From the offered spectrum of your HBO light source, the excitation filter of your filter cube cuts out the excitation “window”. As there is an obvious loss of energy during the FLUORESCENCE process (it is said that the energy relation excitation/emission is 104:1), the emission is always less energetic, means the emitted color has got a longer wavelength. This effect is called “Stokes Shift”:


So the following systematic is comprehensible: 

Excitation UV →
Emission BLUE

Excitation BLUEEmission GREEN

Excitation GREEN Emission RED

Excitation RED Emission IR

To separate excitation and emission, a third filter element, the dichroic mirror, is implemented in the fluorescence filter cube. But finally it is the emission filter (band pass BP or long pass LP) which is responsible for the color impression of the image result. A narrow emission window stands for a selective detection and a pure color impression, a broad window (a LP filter in this case may be regarded as an extremely broad BP filter) causes a brighter image with “dirty” mixed colors. A long pass barrier filter may be chosen to observe simultaneously both stained structure and background.

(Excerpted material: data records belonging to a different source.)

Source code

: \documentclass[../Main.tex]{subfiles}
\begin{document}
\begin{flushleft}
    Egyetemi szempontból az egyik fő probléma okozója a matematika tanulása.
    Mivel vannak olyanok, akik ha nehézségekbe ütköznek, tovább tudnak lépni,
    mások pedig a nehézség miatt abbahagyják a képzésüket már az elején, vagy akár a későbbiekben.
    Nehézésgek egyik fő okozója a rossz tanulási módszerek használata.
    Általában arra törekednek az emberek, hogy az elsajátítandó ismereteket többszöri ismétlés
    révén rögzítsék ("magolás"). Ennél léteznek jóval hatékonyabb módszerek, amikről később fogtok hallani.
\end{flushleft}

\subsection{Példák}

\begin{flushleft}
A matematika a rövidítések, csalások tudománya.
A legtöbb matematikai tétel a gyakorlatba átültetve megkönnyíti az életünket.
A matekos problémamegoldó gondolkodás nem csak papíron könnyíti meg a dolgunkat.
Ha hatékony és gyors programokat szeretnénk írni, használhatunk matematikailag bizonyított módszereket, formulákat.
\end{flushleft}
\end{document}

The complete filter cube looks like this:



The orientation of the cube depends on the microscope type:



Upright microscope


Inverted microscope

Once these technical issues are finished, the preconditions for a satisfying FLUORESCENCE imaging are given. But don’t underestimate the need for a precise alignment of the Mercury lamp house. Take good note of the instructions given by the instruction manual or the tutorials on the website of the microscope manufacturer.